The word 'jharloo' is now commonly used in Urdu/Punjabi slang to express electoral rigging. But the question is Which was the first rigged election in Pakistan? The answer It was the Punjab provincial assembly election held from March 10 to 20, 1951, which saw the massive rigging and the results, too, were manipulated in favour of Muslim League candidates, according to Aqeel Abbas Jafri.
Why did the Quaid-i-Azam dissolve on August 22, 1947 the then NWFP provincial government headed by Dr Khan Sahib (Khan Abdul Ghaffar Khan's elder brother)? What were the early signs of trouble in Balochistan and how we mishandled the issue and alienated betrayed the Baloch people? When did the first suicide bombing take place in Pakistan? Which was the first movie made in Pakistan? Who was the first Pakistani to scale the Mount Everest? When did Pakistan play their first cricket test match? These and replies to thousands of such queries are given in Aqeel Abbas Jafri's new, informative and encyclopaedic Urdu book Pakistan Chronicle.
Though it gives a chronological account of important events in the history of Pakistan and Jafri is known for his encyclopaedic knowledge, quiz books and quiz programmes, it is by no means a quiz book. Modelled on the famous Chronicle of the 20th century (Longman, 1988), it is a day-to-day, matter-of-fact, succinct and brisk account of the important events that took place in Pakistan right from August 14, 1947 to March 31, 2010 — till a month before the book was brought out.
The book presents all major events in a way that makes one feel that one is reading important newspaper clippings. The events that took place in a specific month of a calendar year have been given in a separate section. Comparatively less important events are briefly listed in a separate box. Obituaries have been allocated a separate column. What makes this monumental work all the more commendable, in addition to over 4,000 pictures (many of which are extremely rare), is that Jafri has a special talent to narrate vital facts, taking care of all important aspects, in minimum words and in correct language. This, perhaps, is a gift from his years of hard work on quiz books, quiz-programme script-writing as well as his penchant for journalistic work. The 1,080-page Pakistan Chronicle records some 5,000 important events in the fields of politics, literature, music, painting, architecture, science, journalism, show business, trade, industry, sports, advertising, philately etc. A brief history of Pakistan unreels itself before the readers' eyes in the shape of brief, crisp and authentic accounts taken from leading newspapers of the country.

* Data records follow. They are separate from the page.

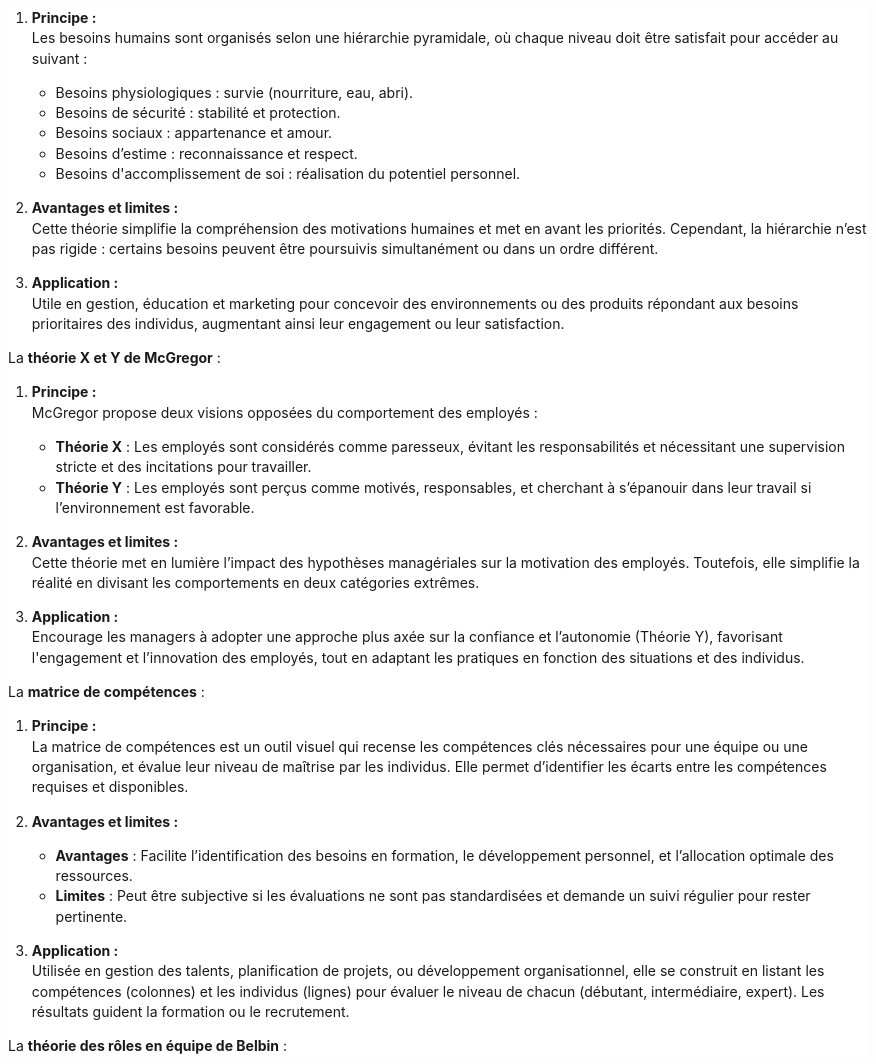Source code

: 1. **Principe :**  
   Les besoins humains sont organisés selon une hiérarchie pyramidale, où chaque niveau doit être satisfait pour accéder au suivant :  
   - Besoins physiologiques : survie (nourriture, eau, abri).  
   - Besoins de sécurité : stabilité et protection.  
   - Besoins sociaux : appartenance et amour.  
   - Besoins d’estime : reconnaissance et respect.  
   - Besoins d'accomplissement de soi : réalisation du potentiel personnel.

2. **Avantages et limites :**  
   Cette théorie simplifie la compréhension des motivations humaines et met en avant les priorités. Cependant, la hiérarchie n’est pas rigide : certains besoins peuvent être poursuivis simultanément ou dans un ordre différent.

3. **Application :**  
   Utile en gestion, éducation et marketing pour concevoir des environnements ou des produits répondant aux besoins prioritaires des individus, augmentant ainsi leur engagement ou leur satisfaction.

La **théorie X et Y de McGregor** :

1. **Principe :**  
   McGregor propose deux visions opposées du comportement des employés :  
   - **Théorie X** : Les employés sont considérés comme paresseux, évitant les responsabilités et nécessitant une supervision stricte et des incitations pour travailler.  
   - **Théorie Y** : Les employés sont perçus comme motivés, responsables, et cherchant à s’épanouir dans leur travail si l’environnement est favorable.

2. **Avantages et limites :**  
   Cette théorie met en lumière l’impact des hypothèses managériales sur la motivation des employés. Toutefois, elle simplifie la réalité en divisant les comportements en deux catégories extrêmes.

3. **Application :**  
   Encourage les managers à adopter une approche plus axée sur la confiance et l’autonomie (Théorie Y), favorisant l'engagement et l’innovation des employés, tout en adaptant les pratiques en fonction des situations et des individus.

La **matrice de compétences** :

1. **Principe :**  
   La matrice de compétences est un outil visuel qui recense les compétences clés nécessaires pour une équipe ou une organisation, et évalue leur niveau de maîtrise par les individus. Elle permet d’identifier les écarts entre les compétences requises et disponibles.

2. **Avantages et limites :**  
   - **Avantages** : Facilite l’identification des besoins en formation, le développement personnel, et l’allocation optimale des ressources.  
   - **Limites** : Peut être subjective si les évaluations ne sont pas standardisées et demande un suivi régulier pour rester pertinente.

3. **Application :**  
   Utilisée en gestion des talents, planification de projets, ou développement organisationnel, elle se construit en listant les compétences (colonnes) et les individus (lignes) pour évaluer le niveau de chacun (débutant, intermédiaire, expert). Les résultats guident la formation ou le recrutement.

La **théorie des rôles en équipe de Belbin** :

Posters of newly-released Pakistani movies, images of new Pakistani postage stamps, title pages of new important books and magazines and mini replicas of selected advertisements published during all these years are part of the book. With these images, one can draw an outline history of Pakistan's achievements and progress in these fields.
Another feature is the rare photographs of some famous — and infamous — personalities and the account of historic events concerning them or feats achieved by them. The list of such persons and events includes Maulvi Tameezuddin Khan, Justice Mohammad Muneer, Bhoopat Dakoo, Basheer Saarbaan and scores of others.
Writing a book in our society is a thankless job and usually the writer has to put in a lot of time, money and labour without much hope of getting any return. It's same with this book. Jafri has been collecting material for the book for years and had been working on it for some 20 years. He probably won't get much out of this book but, a Pakistani to the core, he has dedicated the book to the Father of the Nation, Quaid-i-Azam Mohammad Ali Jinnah. Summarising the entire work, he says “The book is a gift to the country and the generation that loves it and dreams of a splendid future and a glorious Pakistan.”
With its old photographs and accounts of historic events, the book will give you some nostalgic feelings. It will, at times, make you feel proud to be Pakistani citizens with the accounts of great achievements that we as a nation have accomplished. And at times, it will make you feel like weeping when recalling the historic blunders or the woeful tales of moments of shame. It is a peep on Pakistan's hall of fame and hall of shame.
Published jointly by Fazlee Sons and Varsa, Karachi, 'Pakistan Chronicle' deserves appreciation for high production standards as well.